ConocoPhillips to Lay Off 4 Percent of Workforce

HOUSTON -- ConocoPhillips plans to lay off 4 percent of its work force, illustrating that even the oil majors may not ride out a mean recession without taking some punches, according to a report by The Houston Chronicle.

The company is cutting capital spending by 12.6 percent and will write down the value of various assets by $34 billion -- including its minority stake in Russian oil company Lukoil -- to gird itself for what economists increasingly expect to be a protracted downturn, according to the report.

ConocoPhillips was the first major oil company to announce workforce reductions, according to the report.

"We are positioning ourselves in the current business environment to live within our means in order to maintain financial strength," said James Mulva, chairman and chief executive of the nation’s third-largest oil company. "We are doing this by reducing our cost structure, addressing our balance sheet, and continuing to manage the company through prudent capital discipline."

Analysts said Conoco¬Phillips's actions indicate it sees weakness in oil and gas prices as more than temporary given global economic struggles. "It’s really a batten-down-the-hatches type of thing," Phil Weiss, an analyst with Argus Research, told the newspaper. "It says a lot to me about what Conoco¬Phillips thinks the environment’s going to look like for a while."

Exxon Mobil Corp., the largest of the publicly traded majors, and Chevron have indicated their spending levels will be the same as in 2008, while Marathon Oil said last fall it expected to reduce 2009 spending by about 15 percent. None have announced layoffs, according to the report.

Last year’s rise and swift fall in oil and gas prices have left the industry scrambling to adapt to falling demand amid still-high costs to do business, the newspaper reported. Onshore drilling has plunged and final investment decisions on some large long-term projects have been delayed, leaving oil field services companies and drillers to take the first hit. Earlier this month giants Schlumberger and Halliburton were among such companies indicating they would cut their workforces, the newspaper noted.

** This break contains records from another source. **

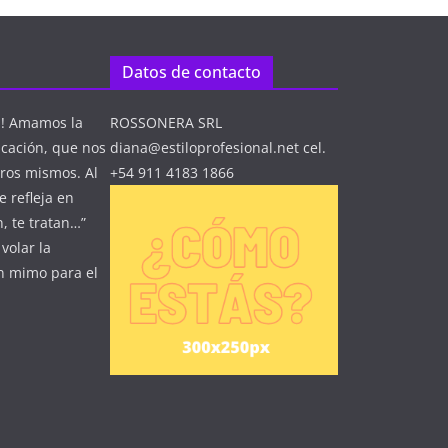
Datos de contacto
n! Amamos la
ROSSONERA SRL
icación, que nos
diana@estiloprofesional.net cel.
ros mismos. Al
+54 911 4183 1866
 refleja en
, te tratan…”
volar la
un mimo para el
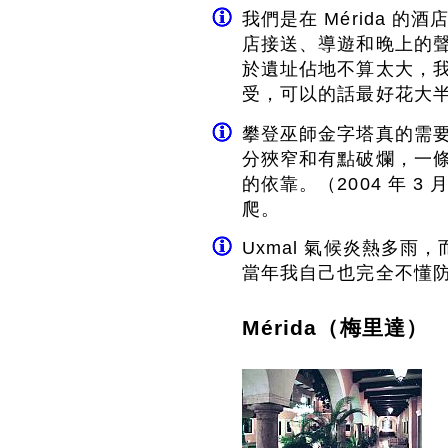
我們是在 Mérida 的
店接送、導遊和晚上的
於遺址佔地不算太大，
受，可以的話最好花大
攀登巫師金字塔真的需要
分狹窄和有點破爛，一
的依靠。（2004 年 
爬。
Uxmal 氣候炎熱多雨
當年我自己也完全不懂防
Mérida（梅里達）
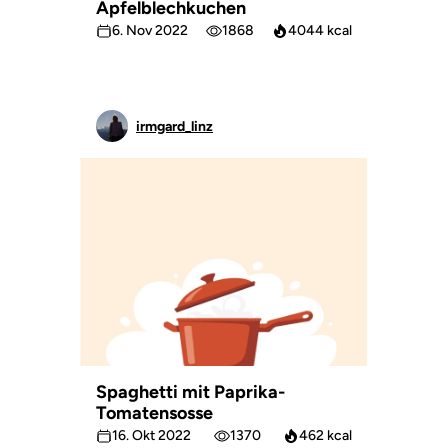
Apfelblechkuchen
6. Nov 2022
1868
4044 kcal
irmgard_linz
Spaghetti mit Paprika-
Tomatensosse
16. Okt 2022
1370
462 kcal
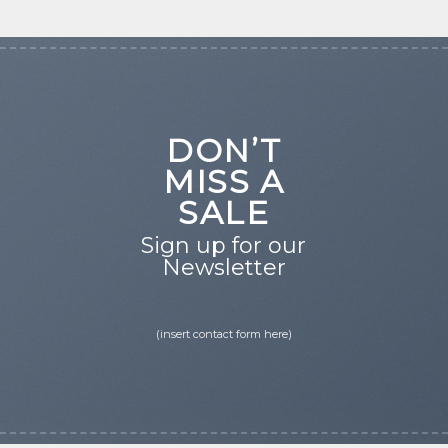
DON’T
MISS A
SALE
Sign up for our
Newsletter
(insert contact form here)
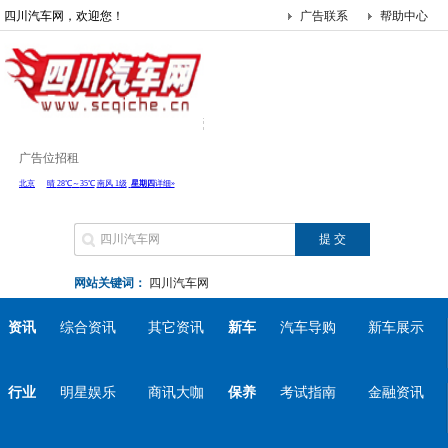
四川汽车网，欢迎您！
广告联系
帮助中心
广告位招租
网站关键词：
四川汽车网
资讯
综合资讯
其它资讯
新车
汽车导购
新车展示
行业
明星娱乐
商讯大咖
保养
考试指南
金融资讯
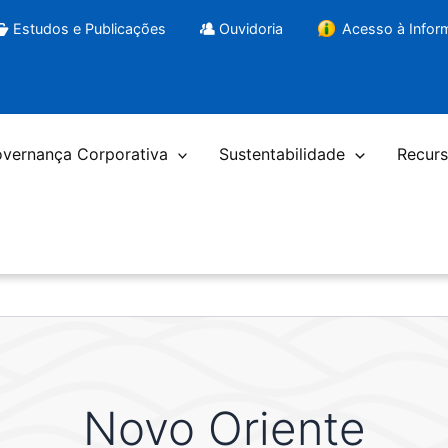
Estudos e Publicações
Ouvidoria
Acesso à Info
vernança Corporativa
Sustentabilidade
Recurs
Novo Oriente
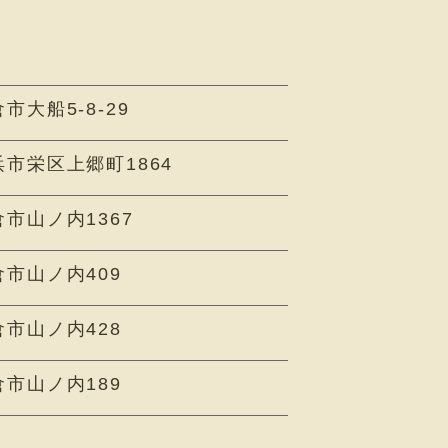
市大船5-8-29
市栄区上郷町1864
市山ノ内1367
市山ノ内409
市山ノ内428
市山ノ内189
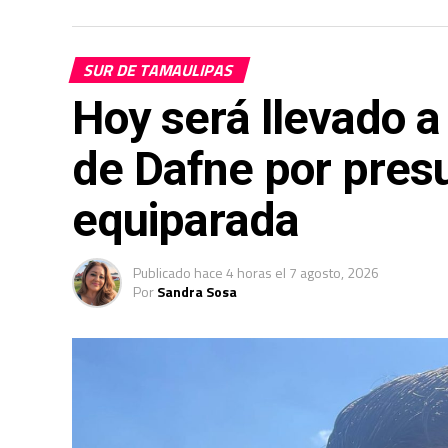
SUR DE TAMAULIPAS
Hoy será llevado a 
de Dafne por presu
equiparada
Publicado
hace 4 horas
el
7 agosto, 2026
Por
Sandra Sosa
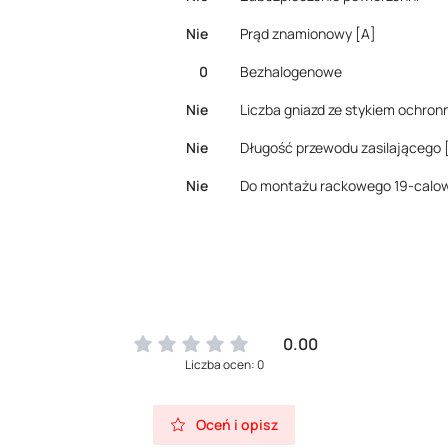
Nie
Prąd znamionowy [A]
0
Bezhalogenowe
Nie
Liczba gniazd ze stykiem ochro
Nie
Długość przewodu zasilającego 
Nie
Do montażu rackowego 19-calo
0.00
Liczba ocen: 0
Oceń i opisz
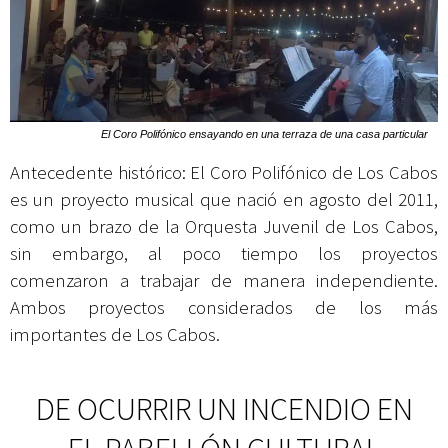
El Coro Polifónico ensayando en una terraza de una casa particular
Antecedente histórico: El Coro Polifónico de Los Cabos
es un proyecto musical que nació en agosto del 2011,
como un brazo de la Orquesta Juvenil de Los Cabos,
sin embargo, al poco tiempo los proyectos
comenzaron a trabajar de manera independiente.
Ambos proyectos considerados de los más
importantes de Los Cabos.
DE OCURRIR UN INCENDIO EN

The swift, decisive action taken by Conoco¬Phillips is more characteristic of a smaller and more nimble independent than an oil major, said Dan Pickering, co-president of Tudor, Pickering, Holt & Co. in Houston. "It looks to me like you’ve got a ‘rather be proactive than reactive’ move by ConocoPhillips," Pickering told the newspaper.

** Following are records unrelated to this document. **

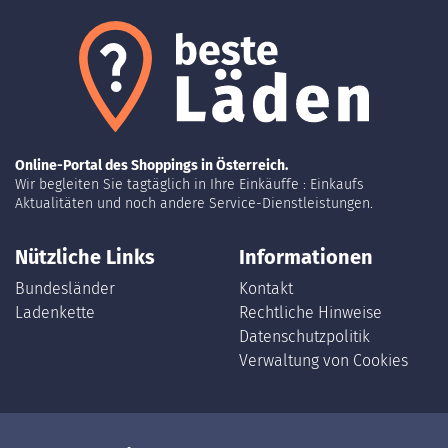
Online-Portal des Shoppings in Österreich.
Wir begleiten Sie tagtäglich in Ihre Einkäuffe : Einkaufs
Aktualitäten und noch andere Service-Dienstleistungen.
Nützliche Links
Informationen
Bundesländer
Kontakt
Ladenkette
Rechtliche Hinweise
Datenschutzpolitik
Verwaltung von Cookies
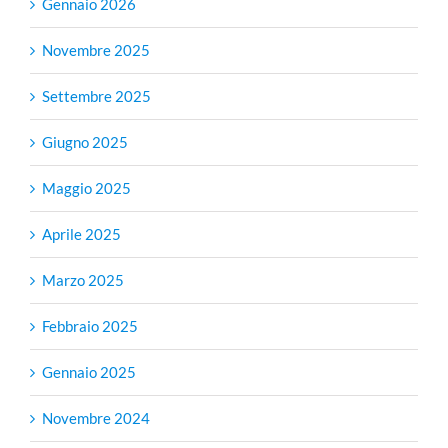
Gennaio 2026
Novembre 2025
Settembre 2025
Giugno 2025
Maggio 2025
Aprile 2025
Marzo 2025
Febbraio 2025
Gennaio 2025
Novembre 2024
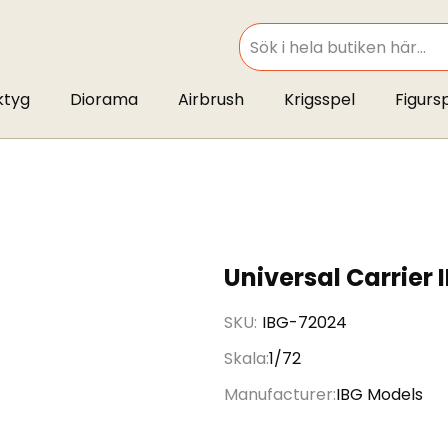
SEARCH
ktyg
Diorama
Airbrush
Krigsspel
Figurs
Universal Carrier I
SKU
IBG-72024
Skala
1/72
Manufacturer
IBG Models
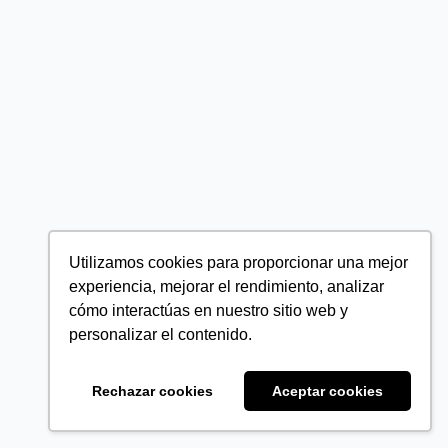
Utilizamos cookies para proporcionar una mejor
experiencia, mejorar el rendimiento, analizar
cómo interactúas en nuestro sitio web y
personalizar el contenido.
Rechazar cookies
Aceptar cookies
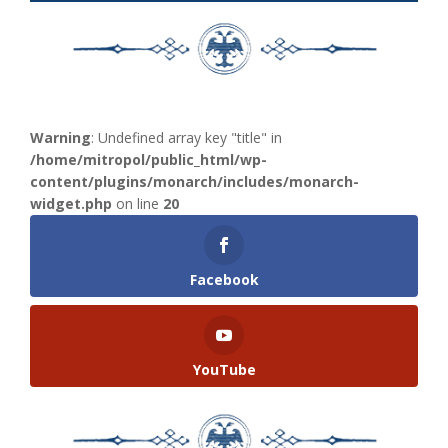
Warning
: Undefined array key "title" in
/home/mitropol/public_html/wp-
content/plugins/monarch/includes/monarch-
widget.php
on line
20
Facebook
YouTube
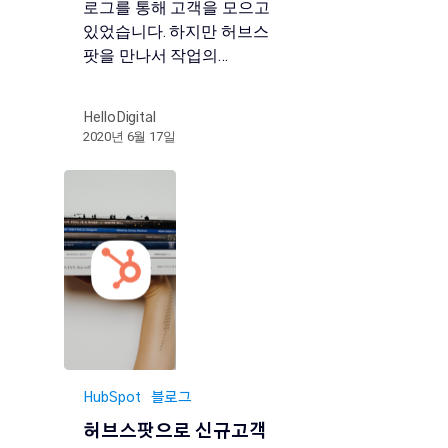
로그를 통해 고객을 모으고
있었습니다. 하지만 허브스
팟을 만나서 작업의…
HelloDigital
2020년 6월 17일
HubSpot
블로그
허브스팟으로 신규고객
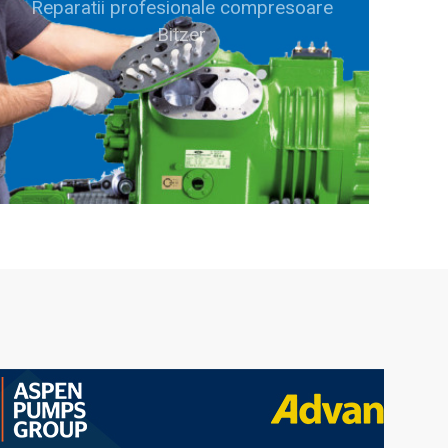
Reparatii profesionale compresoare
Bitzer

ConocoPhillips employs more than 4,000 people in Houston and 30,800 people worldwide. "Four percent is meaningful," Pickering said, "but it is not substantial relative to retrenchments we’ve seen in past down cycles."

The company also said it would reduce contractors, but declined to reveal how many.

ConocoPhillips spokesman Bill Tanner told the paper it was premature to speculate on what parts of the company would see layoffs. "Those decisions will be made in the coming weeks," he told the newspaper. The company’s operations include exploration and production, refining, emerging businesses and corporate divisions.